Triviale Tropen
Materialien zum 9. Internationalen Filmhistorischen Kongreß, Hamburg, 1996
Zeitgenössische Pressestimmen

Selam aleikum!

Martin Ziegler

in: Film-Kurier, Nr. 72, 9.4.1920


SELAM ALEIKUM (bitte nicht mit Salem-Aleikum-Zigaretten verwechseln) ist das erste Filmwerk der Orient-Film und wird ausschließlich von Mitgliedern Leipziger Bühnen dargestellt.

Das von Edmund Linke stammende Manuskript ist ziemlich verfehlt. Die Handlung, durch allerhand Einzelheiten auf sieben Akte ausgedehnt, ist dürftig, konfliktarm und obendrein noch so verwirrt, daß man das Durcheinander schwer versteht und sich langweilt. Die Szenen, in denen so wenig vorgeht, dafür aber umso mehr gesprochen wird, sind zu lang und müßten, um dem Film zur Wirkung zu verhelfen, bedeutend gekürzt werden. Erfreulicherweise sind wenigstens nicht übermäßig viel Zwischentitel vorhanden. Steigerung läßt die Handlung, die sich immer in gleichem Tempo hinzieht, ganz vermissen. Zu allen Verfehlungen des Films, dessen Handlung in Mekka, Mosul, Isphahan, Basra und sonstwo spielt, kommt noch, daß dem Leipziger Publikum die Illusion genommen wird, wenn ungeschickt und wenig täuschend aufgenommen die Freitreppe des Völkerschlachtdenkmals, der Tropfsteinfelsen des Zoo und allerhand anderes echt Leipzigerisches als echt Orientalisches vorgetäuscht wird.
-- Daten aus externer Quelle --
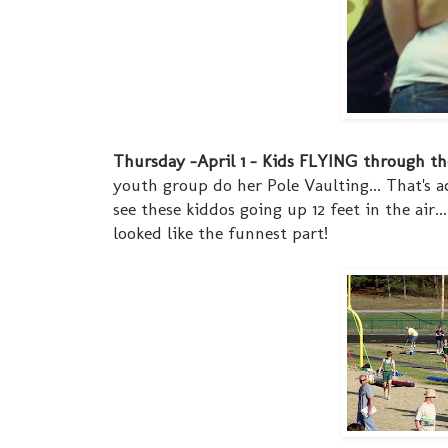
Thursday -April 1 - Kids FLYING through the 
youth group do her Pole Vaulting... That's 
see these kiddos going up 12 feet in the air..
looked like the funnest part!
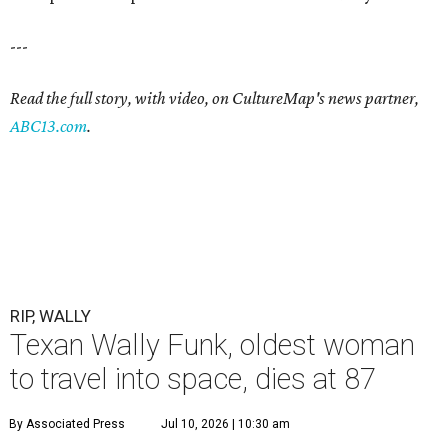
---
Read the full story, with video, on CultureMap's news partner,
ABC13.com
.
RIP, WALLY
Texan Wally Funk, oldest woman
to travel into space, dies at 87
By Associated Press
Jul 10, 2026 | 10:30 am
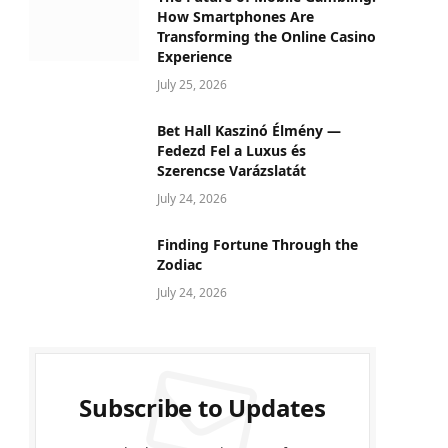
How Smartphones Are
Transforming the Online Casino
Experience
July 25, 2026
Bet Hall Kaszinó Élmény —
Fedezd Fel a Luxus és
Szerencse Varázslatát
July 24, 2026
Finding Fortune Through the
Zodiac
July 24, 2026
Subscribe to Updates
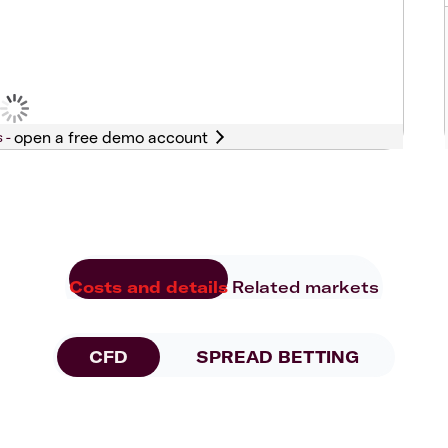
s -
Costs and details
Related markets
CFD
SPREAD BETTING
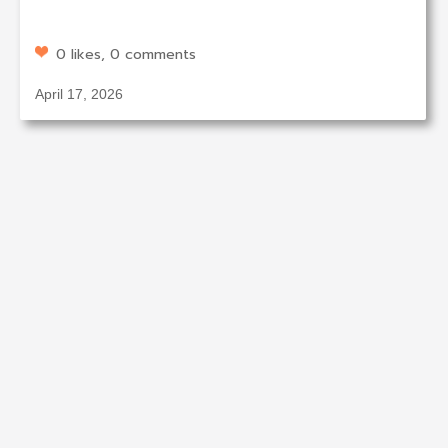
0 likes, 0 comments
April 17, 2026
Bedeutend milieuechter als die Außenaufnahmen wirken die im Atelier gestellten Szenen. Hier hat Herr Linke, der für die Dekoration verantwortlich ist, unbestritten Großes vollbracht. Die Bilder sind meist wunderbar und geradezu prachtstrotzend ausgestattet mit orientalischen Teppichen, Behängen und anderen wertvollen Gegenständen, die Herr Linke in Unmenge besitzt. Hierdurch wirken die Szenen außerordentlich bildhaft (z.B. Alhambra, Markt), falls sie nicht zu übertrieben bunt und zu dunkel sind.